Cody Gardner was Ohio State's 197-pounder during the 2008-09 season (Photo/Jim Davidson)
A memorial service was held Tuesday for Cody Gardner, former Virginia Tech and Ohio State wrestler, whose body was discovered Friday morning, Dec. 2 at a home in southwest Virginia, the Roanoke Times reported Tuesday. He was 28.
The home where Gardner was found is in Shawsville, between Blacksburg -- home to the Virginia Tech campus -- and Roanoke. The Montgomery County sheriff's office told the Roanoke Times that Gardner's death appeared to have been caused by a drug overdose. Foul play is not suspected. The body was transported to the Medical Examiner's Office in Roanoke; the autopsy report had not yet been completed as of Tuesday evening.
Gardner, a native of New Jersey who moved with his family to Christianburg, Va. in eighth grade, had been living in his home state in recent years, but returned to Virginia a couple weeks ago for a visit.
Mark Berman of the Roanoke Times described Gardner as "one of the greatest high school wrestlers in Timesland history," going on to describe the wrestler as "someone who was as soft-spoken off the mat as he was ferocious on it."
"He was truly a gentle giant," Virginia Tech wrestling coach Kevin Dresser, who coached Gardner at Christiansburg High School and in college, told the Times. "He was a pretty special guy."
The stats would back that up. At Christianburg, Gardner built a 182-6 overall record, with a perfect record in his final two seasons. He was a Virginia Group AA state champ at 215 pounds in 2004, 2005, 2006 and 2007. Gardner was ranked as the No. 1 wrestler in the nation in his weight class as junior and senior, and, in fact, was the top-ranked overall recruit in the nation in any weight class as a senior. He earned the Junior Hodge Trophy as nation's best high school wrestler in 2007. For all these reasons, the Roanoke Times named him Timesland Wrestler of the Year three times.
"Cody was probably the best wrestler/athlete combination I ever coached in 18 years of high school coaching at either Grundy or Christiansburg," said Dresser, who coached Gardner for his first three years of high school before becoming the Hokies' coach. "He was very athletic for a big guy. He really worked in the weight room, so he made himself very strong.
"He beat guys in holds that big guys aren't supposed to hit, which made him such a rock star. … I spent a lot of time with him one-on-one in the offseason because … pinning is an art and he really wanted to master that art. He was a pinner."
Gardner was 6-1 at Virginia Tech before leaving the Hokies in Dec. 2007. He then transferred to Ohio State, where he compiled a 14-11 record during the 2008-09 season. After one year with the Buckeyes, Gardner headed east to Delaware Valley University, an NCAA Division III school in Pennsylvania, where he wrestled in six matches in the 2010-11 school year, his only year with that program.
Dresser told the Roanoke Times that Gardner "started to struggle with" drugs in college.
"He did all the things you have to do to try to beat a disease," Dresser said. "He went to the rehabs, he took the classes. He just had a disease."
Dresser said Gardner had been "struggling a little bit with life" in recent years.
"Growing up's hard sometimes. And growing up was probably a little bit harder for Cody than the average guy," Dresser said.

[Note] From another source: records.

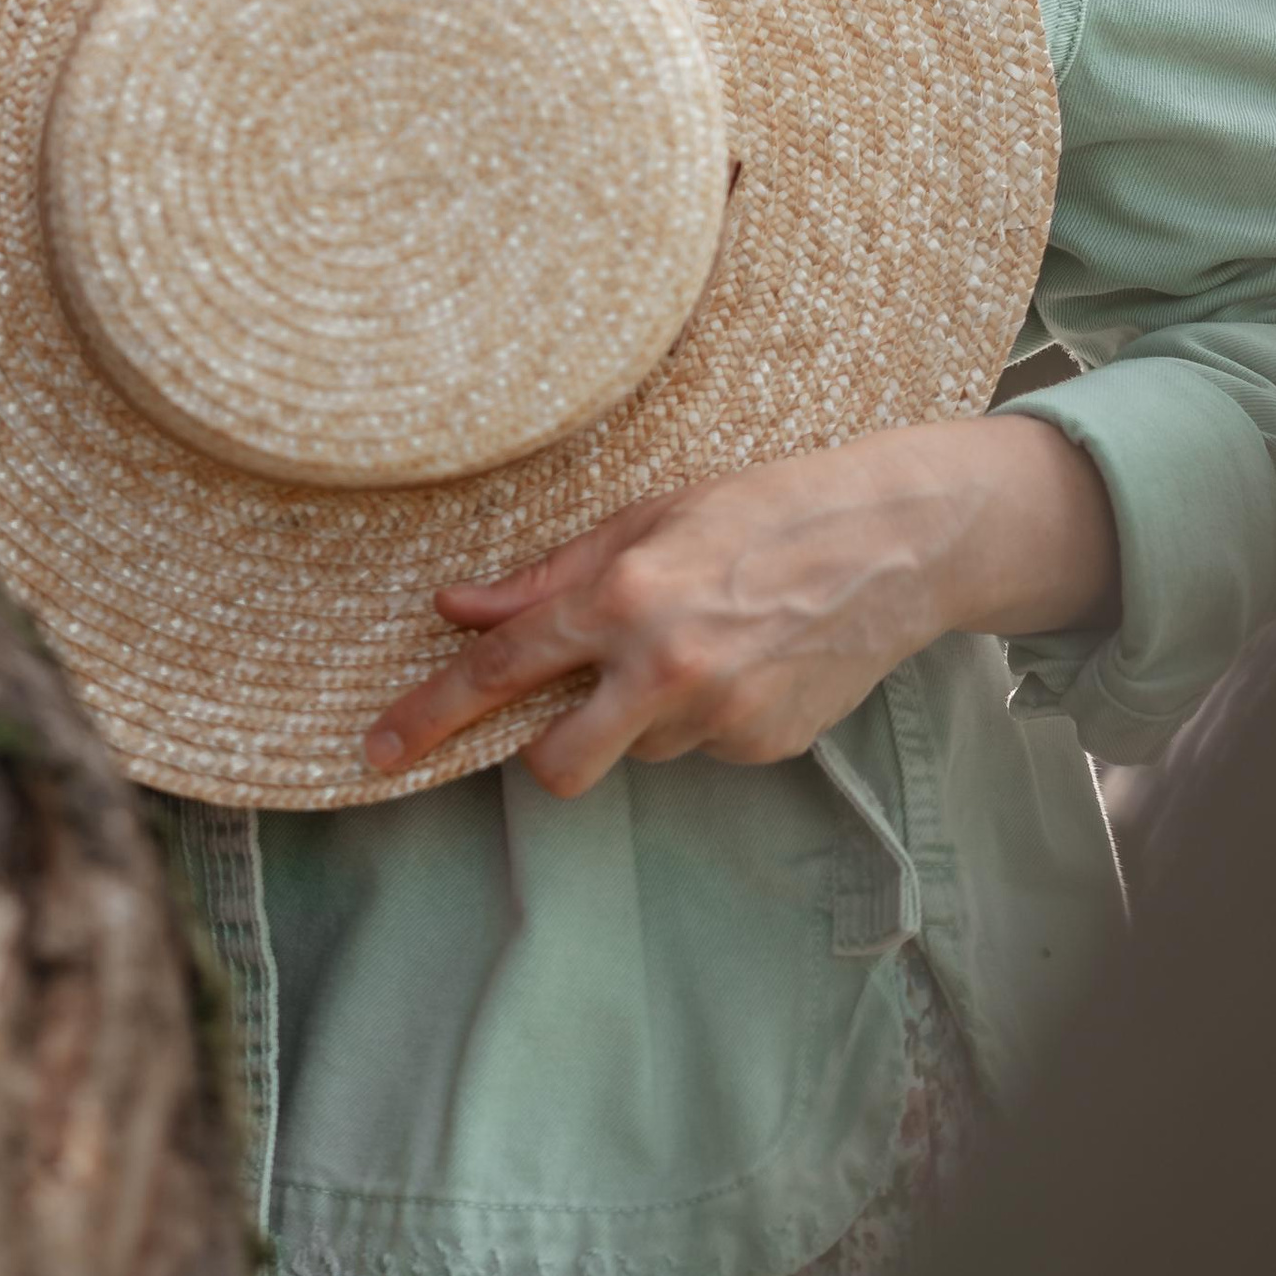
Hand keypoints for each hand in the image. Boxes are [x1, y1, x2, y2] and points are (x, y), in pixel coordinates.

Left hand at [362, 415, 1118, 802]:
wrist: (897, 541)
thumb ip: (547, 577)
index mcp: (624, 597)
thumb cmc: (763, 509)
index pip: (501, 670)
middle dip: (545, 753)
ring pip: (637, 752)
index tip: (378, 750)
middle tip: (570, 708)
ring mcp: (721, 718)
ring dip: (643, 717)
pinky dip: (705, 718)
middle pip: (557, 766)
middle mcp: (665, 667)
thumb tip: (457, 607)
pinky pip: (701, 750)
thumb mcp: (645, 518)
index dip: (429, 714)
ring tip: (702, 642)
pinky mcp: (766, 748)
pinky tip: (748, 661)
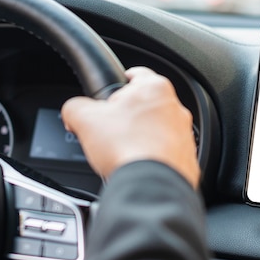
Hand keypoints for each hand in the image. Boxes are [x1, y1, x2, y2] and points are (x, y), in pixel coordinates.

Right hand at [61, 67, 199, 187]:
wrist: (151, 186)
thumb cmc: (127, 148)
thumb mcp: (85, 119)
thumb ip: (75, 107)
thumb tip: (72, 111)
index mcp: (154, 88)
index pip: (135, 73)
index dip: (117, 83)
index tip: (111, 94)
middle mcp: (175, 109)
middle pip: (145, 105)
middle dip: (128, 116)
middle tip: (110, 129)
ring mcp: (184, 135)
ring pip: (158, 130)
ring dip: (142, 138)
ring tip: (123, 152)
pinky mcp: (187, 159)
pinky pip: (167, 154)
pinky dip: (154, 159)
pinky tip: (138, 166)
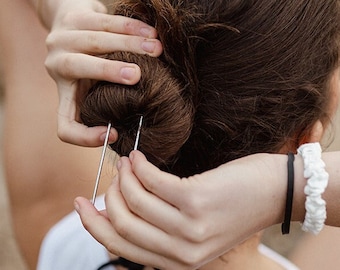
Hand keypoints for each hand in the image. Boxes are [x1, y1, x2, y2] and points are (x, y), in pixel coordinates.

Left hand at [44, 0, 162, 145]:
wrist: (73, 25)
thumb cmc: (91, 67)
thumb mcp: (95, 88)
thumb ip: (111, 100)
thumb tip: (141, 116)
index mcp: (65, 94)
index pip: (65, 125)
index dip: (85, 137)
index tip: (113, 133)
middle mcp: (56, 66)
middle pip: (77, 67)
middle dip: (108, 72)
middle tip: (136, 75)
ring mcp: (62, 38)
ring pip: (95, 40)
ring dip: (128, 44)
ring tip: (156, 49)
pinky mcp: (75, 17)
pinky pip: (104, 21)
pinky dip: (130, 27)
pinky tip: (151, 33)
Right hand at [75, 151, 285, 268]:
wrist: (274, 192)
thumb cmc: (233, 205)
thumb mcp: (196, 229)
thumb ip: (162, 227)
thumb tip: (123, 209)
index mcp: (178, 262)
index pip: (122, 248)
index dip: (95, 227)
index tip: (82, 205)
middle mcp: (182, 251)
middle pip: (122, 225)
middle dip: (106, 198)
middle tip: (111, 178)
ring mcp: (189, 227)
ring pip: (133, 201)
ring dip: (123, 178)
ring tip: (128, 164)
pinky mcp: (196, 200)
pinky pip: (151, 181)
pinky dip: (139, 166)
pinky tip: (139, 156)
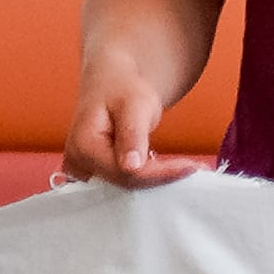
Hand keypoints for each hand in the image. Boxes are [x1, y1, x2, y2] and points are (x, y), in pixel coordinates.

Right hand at [60, 64, 204, 188]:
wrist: (110, 86)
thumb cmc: (122, 90)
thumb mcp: (133, 105)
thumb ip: (132, 134)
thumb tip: (131, 167)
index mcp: (83, 147)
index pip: (125, 172)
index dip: (159, 173)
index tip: (191, 168)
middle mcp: (78, 164)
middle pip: (125, 183)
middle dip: (161, 178)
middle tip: (195, 169)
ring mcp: (84, 172)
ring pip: (126, 186)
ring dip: (156, 181)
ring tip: (186, 171)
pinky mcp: (96, 174)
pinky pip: (124, 183)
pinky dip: (147, 179)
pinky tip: (169, 172)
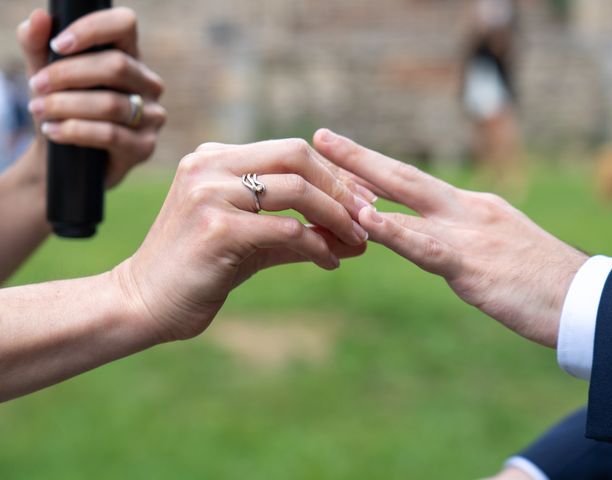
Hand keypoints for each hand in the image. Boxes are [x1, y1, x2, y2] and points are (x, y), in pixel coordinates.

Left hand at [17, 8, 165, 187]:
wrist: (65, 160)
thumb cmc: (61, 110)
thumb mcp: (45, 75)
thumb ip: (37, 46)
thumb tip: (39, 19)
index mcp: (130, 57)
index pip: (124, 25)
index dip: (93, 30)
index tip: (59, 45)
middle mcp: (148, 85)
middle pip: (116, 66)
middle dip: (68, 74)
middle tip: (36, 84)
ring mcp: (151, 117)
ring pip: (111, 104)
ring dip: (66, 105)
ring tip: (39, 110)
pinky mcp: (144, 147)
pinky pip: (110, 135)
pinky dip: (75, 131)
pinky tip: (53, 131)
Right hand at [113, 139, 369, 341]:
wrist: (144, 303)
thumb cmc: (201, 270)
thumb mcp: (254, 241)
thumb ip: (300, 231)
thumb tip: (357, 234)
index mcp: (216, 159)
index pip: (291, 150)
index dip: (335, 173)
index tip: (365, 197)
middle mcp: (210, 166)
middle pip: (297, 156)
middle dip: (341, 187)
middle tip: (368, 215)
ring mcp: (210, 194)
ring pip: (296, 190)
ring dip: (336, 216)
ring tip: (358, 240)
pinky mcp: (216, 229)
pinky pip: (285, 230)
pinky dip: (316, 245)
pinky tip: (330, 262)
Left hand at [313, 129, 587, 347]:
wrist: (585, 301)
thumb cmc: (540, 280)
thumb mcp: (498, 248)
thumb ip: (461, 240)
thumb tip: (429, 240)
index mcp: (472, 208)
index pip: (415, 183)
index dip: (376, 167)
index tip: (344, 154)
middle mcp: (467, 211)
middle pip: (404, 176)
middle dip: (360, 156)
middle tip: (323, 137)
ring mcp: (469, 234)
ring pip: (408, 203)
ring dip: (364, 185)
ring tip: (328, 167)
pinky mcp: (473, 265)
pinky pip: (426, 246)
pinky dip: (394, 231)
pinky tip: (366, 219)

Former Virginia Tech teammate Matt Epperly said he spoke to Gardner on the phone last week.
"He seemed excited about life," Epperly said. "He told me, 'Through the good and the bad times, you've always been here for me. He said, 'I love you, man.'"

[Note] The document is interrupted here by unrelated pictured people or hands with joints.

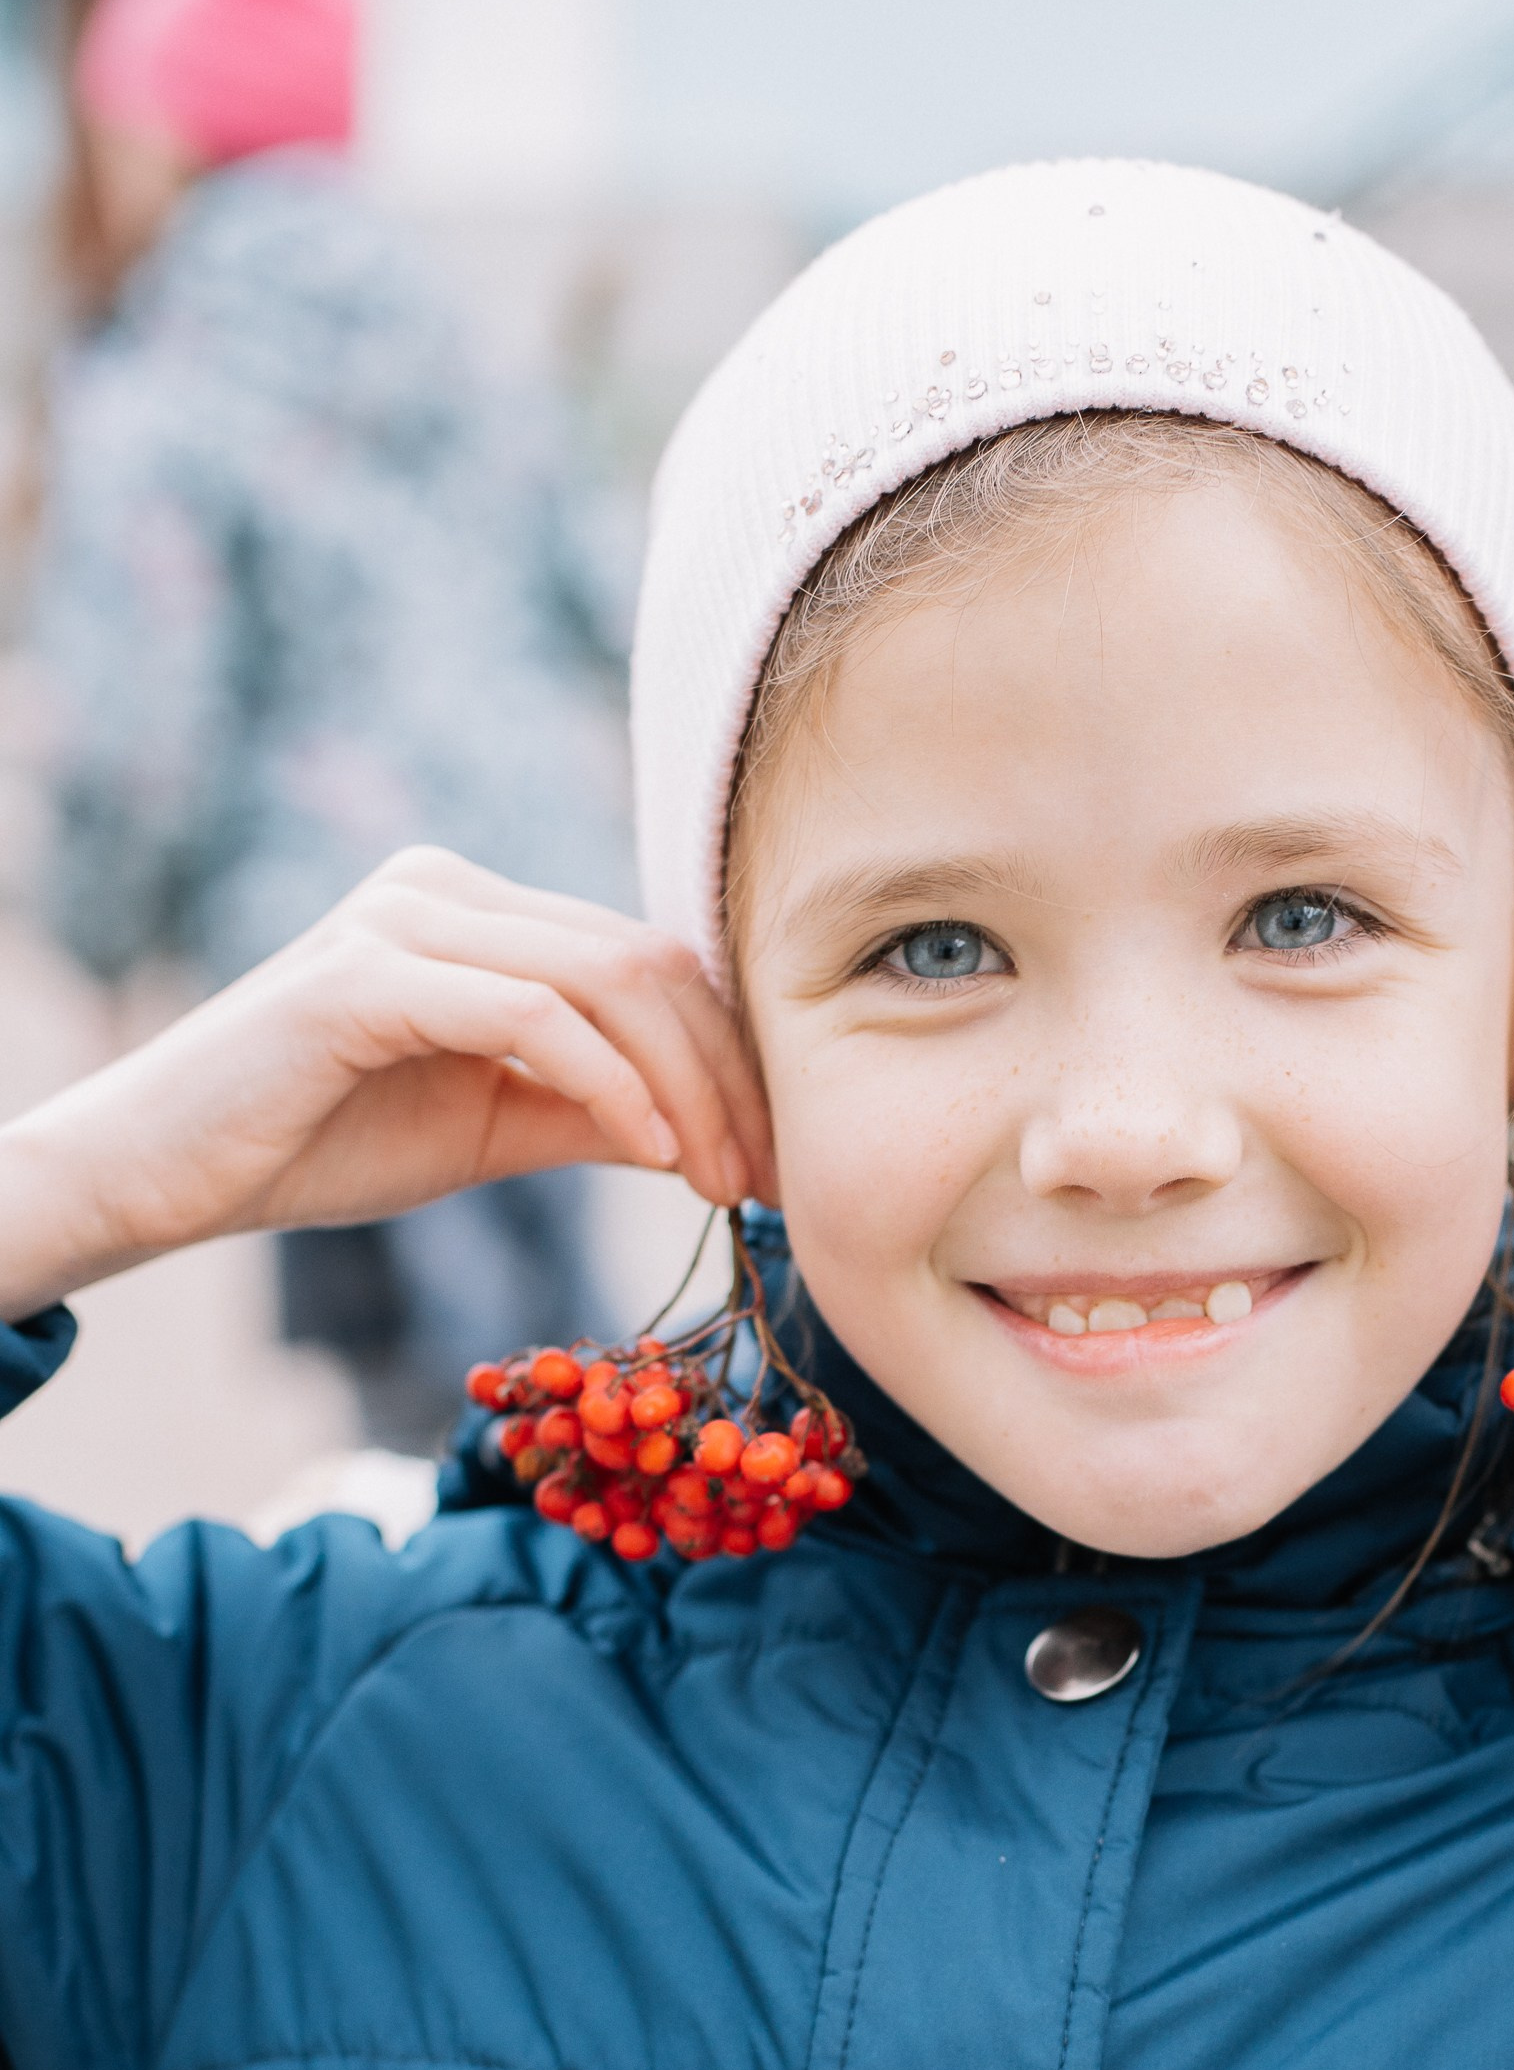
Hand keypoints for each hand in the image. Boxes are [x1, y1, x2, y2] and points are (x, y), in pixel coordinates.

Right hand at [0, 848, 777, 1323]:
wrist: (177, 1169)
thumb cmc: (327, 1142)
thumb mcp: (499, 1127)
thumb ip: (598, 1108)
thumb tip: (720, 1128)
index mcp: (481, 911)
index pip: (649, 959)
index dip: (733, 1055)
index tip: (780, 1156)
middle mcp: (445, 887)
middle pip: (646, 959)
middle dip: (729, 1075)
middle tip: (771, 1179)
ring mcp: (404, 919)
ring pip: (605, 978)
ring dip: (687, 1089)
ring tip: (722, 1181)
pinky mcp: (368, 975)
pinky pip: (531, 1015)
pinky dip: (610, 1084)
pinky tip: (654, 1152)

Award-winning wrestling journalist Jason Bryant weighed in with his thoughts on Cody Gardner on Facebook Friday.
"Hard to fathom hearing about the loss of Cody Gardner," Bryant wrote. "When this kid burst on to the scene in Virginia, I was amazed. He battled some of the best early then became one of the best upper weights high school wrestling had ever seen. Three Beast of the East titles, four VA HS state championships, a Fargo title."
"In 2006, Cody won his third Beast of the East title. He accidentally left his medal and bracket at the event. Organizers figured since I was from VA, I'd see him before any of them. I've had it ever since. About a month ago, he added me on Facebook and I got his address. That bracket and medal is sitting in my office, ready to be sent. Only wish I'd have sent it out sooner.
"Rest in peace bud, you were one of the best big guys I've ever gotten the pleasure of watching. Now you and Jared Platt can resume your rivalry up there." (Platt, a Blair Academy and Penn State wrestler, lost his battle with Stage 4 cancer earlier this year. He was 26.)